Sure Cádiz is in the south of Spain and more temperate than most of the country, but at night the Island breeze gets COLD. Especially in the spring months where a light sprinkle is common and you’re likely to be damp. During daylight hours the temperature was very pleasant, but I suggest bringing layers for later, because even under that beer blanket, you’re bound to get chilly.
After we realized how chilly we were, my friend and I bought new costumes [AKA 10€ fleece cheetah PJs] at a chino. It was possibly the best purchase of the weekend.
Carnaval is a nonstop all-day, all-night party, so if you’re planning on lasting throughout, comfortability is key.
From what I observed- no one went out of their way to be “cute.” In fact, we saw quite the opposite. Don’t worry so much about how you look; worry more about how you feel. Sorry ladies, you may not be meeting your future husband this weekend, but you’ll have a damn good time. Plus I’d rather romp around in converse than 5 inch heels any day. In the end, I promise you’ll thank me.
- Wear substantial footwear– I’m serious. Aside from the mounds and mounds of garbage, broken glass, and soggy confetti, you’ll encounter more pleasant substances such as vomit and floods of pee.

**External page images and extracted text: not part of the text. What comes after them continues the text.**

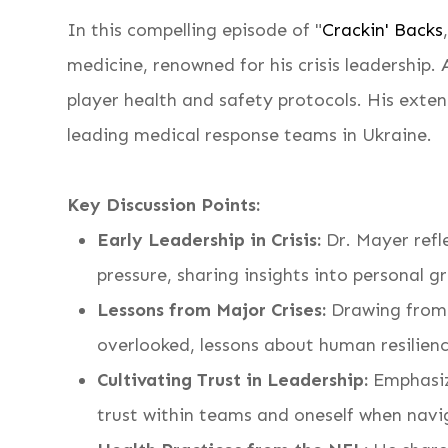
In this compelling episode of "
Crackin' Backs
medicine, renowned for his crisis leadership.
player health and safety protocols. His ext
leading medical response teams in Ukraine.
Key Discussion Points:
Early Leadership in Crisis:
Dr. Mayer refle
pressure, sharing insights into personal 
Lessons from Major Crises:
Drawing from h
overlooked, lessons about human resilienc
Cultivating Trust in Leadership:
Emphasizi
trust within teams and oneself when navi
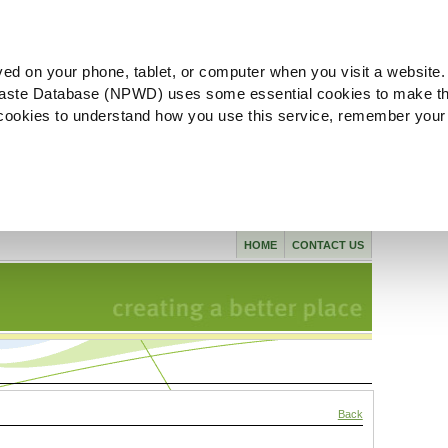
ved on your phone, tablet, or computer when you visit a website.
aste Database (NPWD) uses some essential cookies to make th
l cookies to understand how you use this service, remember your
HOME
CONTACT US
Back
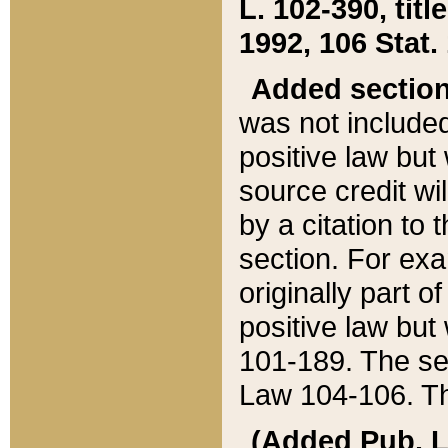
L. 102-390, title
1992, 106 Stat.
Added sectio
was not included
positive law but 
source credit wi
by a citation to 
section. For exa
originally part o
positive law but
101-189. The se
Law 104-106. Th
(Added Pub. L.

Seriously, there are people EVERYWHERE pissing all over the place. Please, for the sake of my sanity, cover your feet.
- Be careful with your belongings– Carnaval attracts a shit ton of tourists. Drunk tourists. Careless tourists. With money. And Cameras. And iPhones. Pack all of these inebriated bodies in a tight place and you have a pickpocket’s fairytale. If you’re not good at keeping an eye on your stuff, leave it at home. I bought a fashionable 2 Euro fanny pack and tucked it under my costume. No shame.